● PASSAGE GIVEN
•••
In 2009, two natural gas discoveries, known as “Tamar” and “Dalit”, were made within the area covered by the Michal and Matan Licenses, respectively. In December 2009, the Israeli Petroleum Commissioner granted Noble Energy, Inc. (“Noble”) and its partners, Isramco Negev 2-LP, Delek Drilling, Avner Oil & Gas, and Dor Gas (the “Tamar Consortium”), two leases (the “Leases”). The Leases are scheduled to expire in December 2038 and cover the Tamar and Dalit gas fields (collectively the “Tamar Field”). The Tamar Field is approximately 95 kilometers off the coast of the Israel, in the Israel exclusive economic zone of the Eastern Mediterranean, with a water depth of approximately 1,700 meters. On March 31, 2013 the Tamar Field commenced its initial production of the natural gas.
Since Isramco’s interest in the Tamar Field is an overriding royalty interest, there are no amounts capitalized with respect to Tamar Field.
During the three months ended March 31, 2018, Tamar Field net sales attributable to Isramco amounted to 1,316,631 Mcf of natural gas and 1,669 Bbl of condensate with prices of $5.43 per Mcf and $58.53 per Bbl of condensate. Total revenues net of marketing and transportations expenses were $7,209,000. The Israeli Tax Authority withheld $1,658,000 of this revenue.
During the three months ended March 31, 2017, Tamar Field net sales attributable to Isramco amounted to 1,318,916 Mcf of natural gas and 1,749 Bbl of condensate with prices of $5.36 per Mcf and $46.33 per Bbl of condensate. Total revenues net of marketing and transportations expenses were $7,114,000. The Israeli Tax Authority withheld $1,707,000 of this revenue.
With regard to the payout of the Tamar Field, a disagreement between the Company and Isramco Negev 2 Limited Partnership has emerged as to what costs should be included in the calculation of payout. In addition to actual costs for the development of the Tamar Field, Isramco, Negev 2 Limited Partnership has asserted that the following costs should be included in the calculation of payout: (i) Isramco Negev 2 Limited Partnership’s financing costs; (ii) the general and administrative expenses of Isramco Negev 2 Limited Partnership; (iii) the expected decommissioning costs of the Tamar Field; and (iv) expected future payments to be made in respect of the “Sheshinsky Levy” under Israeli law. In addition to the claim asserted by Isramco Negev 2 Limited Partnership, the Company has asserted counterclaims related to Isramco Negev 2 Limited Partnership’s inclusion into the payout calculation of charges related to gathering and transportation infrastructure. The disagreements primarily stem from the fact that the agreements governing the creation of the Tamar Royalty were formulated in the 1980s and do not have a clear and unequivocal definition as to what costs should be included in the payout calculation. The Company currently believes that the total scope of the claim asserted by Isramco Negev 2 Limited Partnership is approximately forty-five million dollars ($45,000,000) and the counterclaims asserted by the Company have not been quantified. Under the terms of the agreements creating the Tamar Royalty, the dispute is subject to arbitration in Israel. The Company believes that the claims of Isramco Negev 2 Limited Partnership are erroneous and contrary to generally accepted industry practice. The Company expects that the matter will be favorably resolved through this arbitration process; however, the Company cannot be assured of a favorable result in this arbitration process.
•••
● TO-DO LIST
1. State whether each statement below agrees with the Tamar Field passage above. Answer yes or no and quote the deciding words. (a) The Leases are scheduled to expire in December 2038. (b) The Tamar Field began its initial production of natural gas in December 2009. (c) The Company has quantified the counterclaims it asserted.
2. Carry on the Tamar Field passage above from its last sentence.

● INFORMATION SHOWN
•••
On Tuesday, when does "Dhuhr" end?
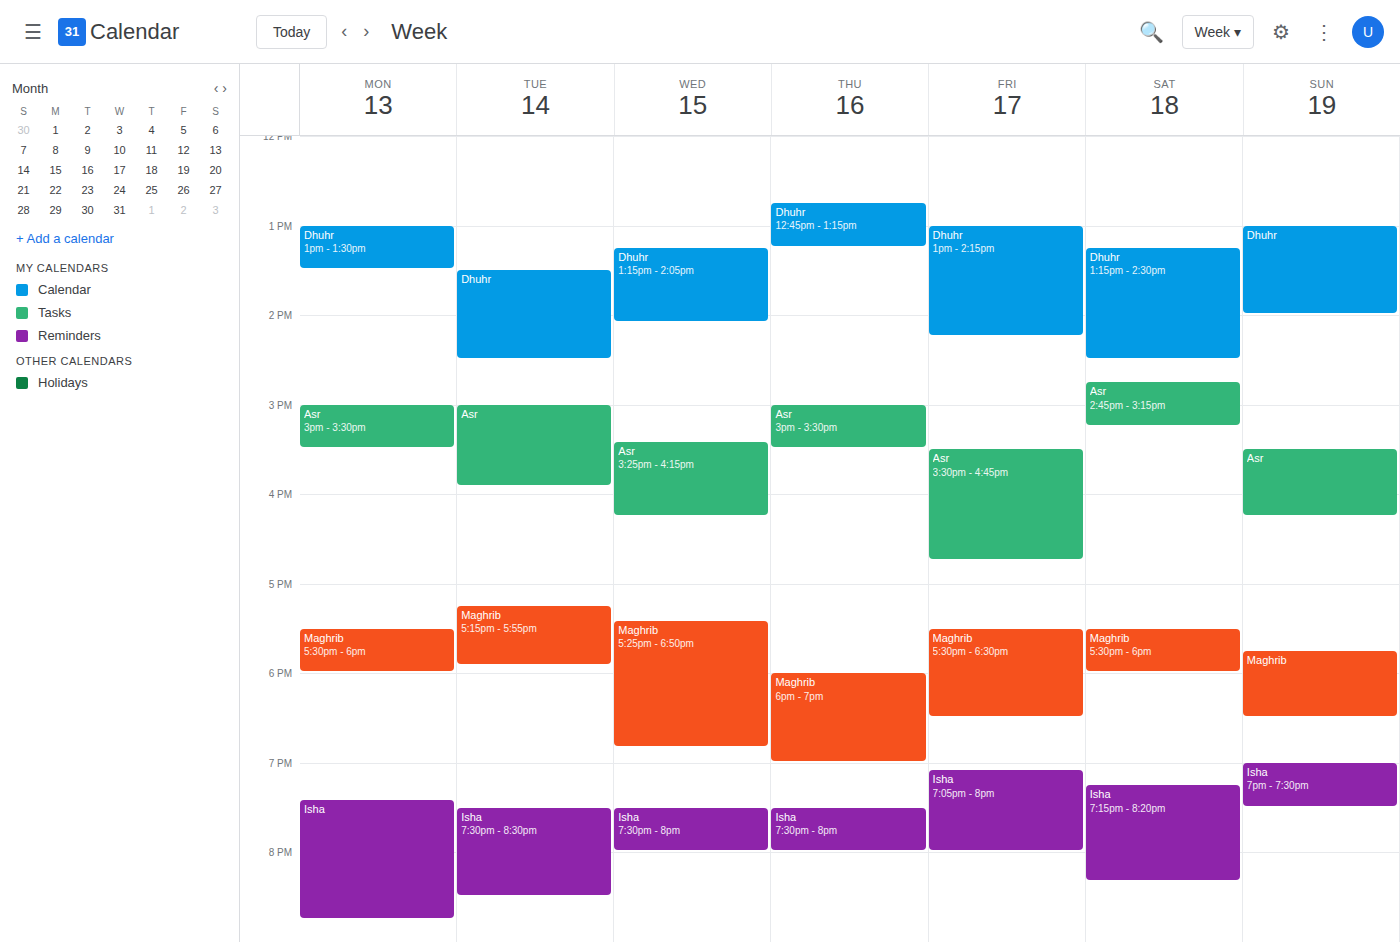
14:30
•••
● RESPONSES
1.
(a) Yes: "The Leases are scheduled to expire in December 2038"
(b) No: "On March 31, 2013 the Tamar Field commenced its initial production of the natural gas."
(c) No: "the counterclaims asserted by the Company have not been quantified"

2.
Note 7 - Segment Information
Isramco’s primary business segments are vertically integrated within the oil and gas industry. These segments are separately managed due to distinct operational differences, unique technology, distribution and marketing requirements. The Company’s two reporting segments are oil and gas exploration and production and production services. The oil and gas exploration and production segment explores for and produces natural gas, crude oil, condensate, and natural gas liquids (“NGLs”). The production services segment is engaged in rig-based and workover services, well completion and recompletion services, plugging and abandonment of wells and other ancillary oilfield services.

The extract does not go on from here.